Rabbi Harold Kushner had a son named Aaron who was born with a condition called progeria, or rapid aging. When Aaron was 3, Kushner and his wife were told that Aaron would not grow much beyond 3 feet tall, he would have no hair on his body or head, he would look like a little old man and die in his teens. A couple of years after Aaron’s death at age 13, Kushner wrote a book on the problem of suffering.
I read it years ago and in my memory, the title was Why Bad Things Happen to Good People. But that wasn’t right. The title is When Bad Things Happen to Good People. And that is important. We can’t necessarily come up with a good answer to why. But we can talk about what happens when.
Our scripture from Romans is one of my favorite passages in the Bible. But the translation of Romans 8:28 is difficult and the Greek is not entirely clear. The more familiar translation – because at one time people grew up memorizing the verse in the King James - is “Everything works together for good.” Which sounds like, whatever happens, it is for the best.
Many translations, including the NIV, which I read from, have this as in all things, God works for good. This also fits the context of the passage, which speaks of the work of the Spirit on our behalf. To say that in whatever happens, God is working for our good is very different than saying everything that happens is for good. Because we know that is not the case.
As much as we would like to, we don’t get an explanation for everything. But what we know is that God does not send trials and tribulations our way. When they come, for whatever reason, God is working for our good. When we face trials, God can give us strength. When we are searching, God can give us wisdom. When bad things happen, God is there to stand with us and beside us.

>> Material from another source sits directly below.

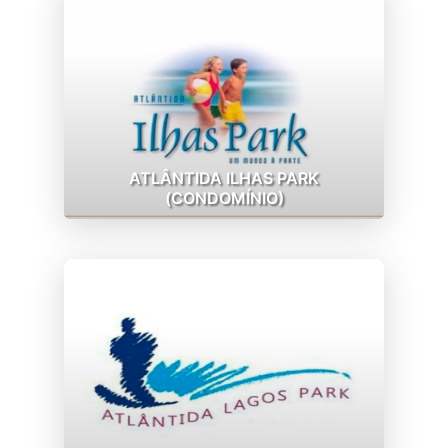
ATLÂNTIDA ILHAS PARK
(CONDOMÍNIO)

In the face of pain and suffering, God can work miracles in our life. Sometimes it is the miracle of healing and sometimes it is the miracle of strength and fortitude and sometimes it is the miracle of community and love to see us through. And we have the promise that nothing in all creation can separate us from the love of God in Christ Jesus.
Along with the question I found in the suggestion box was a follow-up question: is God still in control? Well, as we have examined, God gives us free will. And there is a randomness to life. Right now, God does not control everything. But ultimately, God’s kingdom will come in its fullness. The witness of scripture is that ultimately, love will win. For now, we can choose to follow Christ. We can make ourselves open to the leading of the Spirit. We can be a part of that coming kingdom.

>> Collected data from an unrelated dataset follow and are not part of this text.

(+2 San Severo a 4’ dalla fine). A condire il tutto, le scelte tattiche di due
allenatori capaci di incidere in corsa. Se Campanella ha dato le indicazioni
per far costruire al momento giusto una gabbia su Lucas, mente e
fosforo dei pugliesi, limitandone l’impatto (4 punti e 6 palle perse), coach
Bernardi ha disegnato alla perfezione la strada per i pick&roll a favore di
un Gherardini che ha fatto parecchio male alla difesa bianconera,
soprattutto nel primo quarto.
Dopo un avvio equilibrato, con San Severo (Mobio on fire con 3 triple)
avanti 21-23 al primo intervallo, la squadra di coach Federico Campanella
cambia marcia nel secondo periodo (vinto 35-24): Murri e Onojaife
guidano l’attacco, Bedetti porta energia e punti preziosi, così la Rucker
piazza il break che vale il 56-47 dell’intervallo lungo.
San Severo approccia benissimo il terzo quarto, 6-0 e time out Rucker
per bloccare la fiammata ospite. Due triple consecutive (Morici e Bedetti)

When bad things happen, we are called to stand with each other and to care for each other. At Dion Green’s father’s funeral, his uncle, Jeffrey Fudge, was the first family member to speak. He begged everyone to practice more love and togetherness because love, he said, is undefeated.
When bad things happen to good people, God is there, and God calls us to be there, in love. In this world God has created, that is our choice to make. Amen.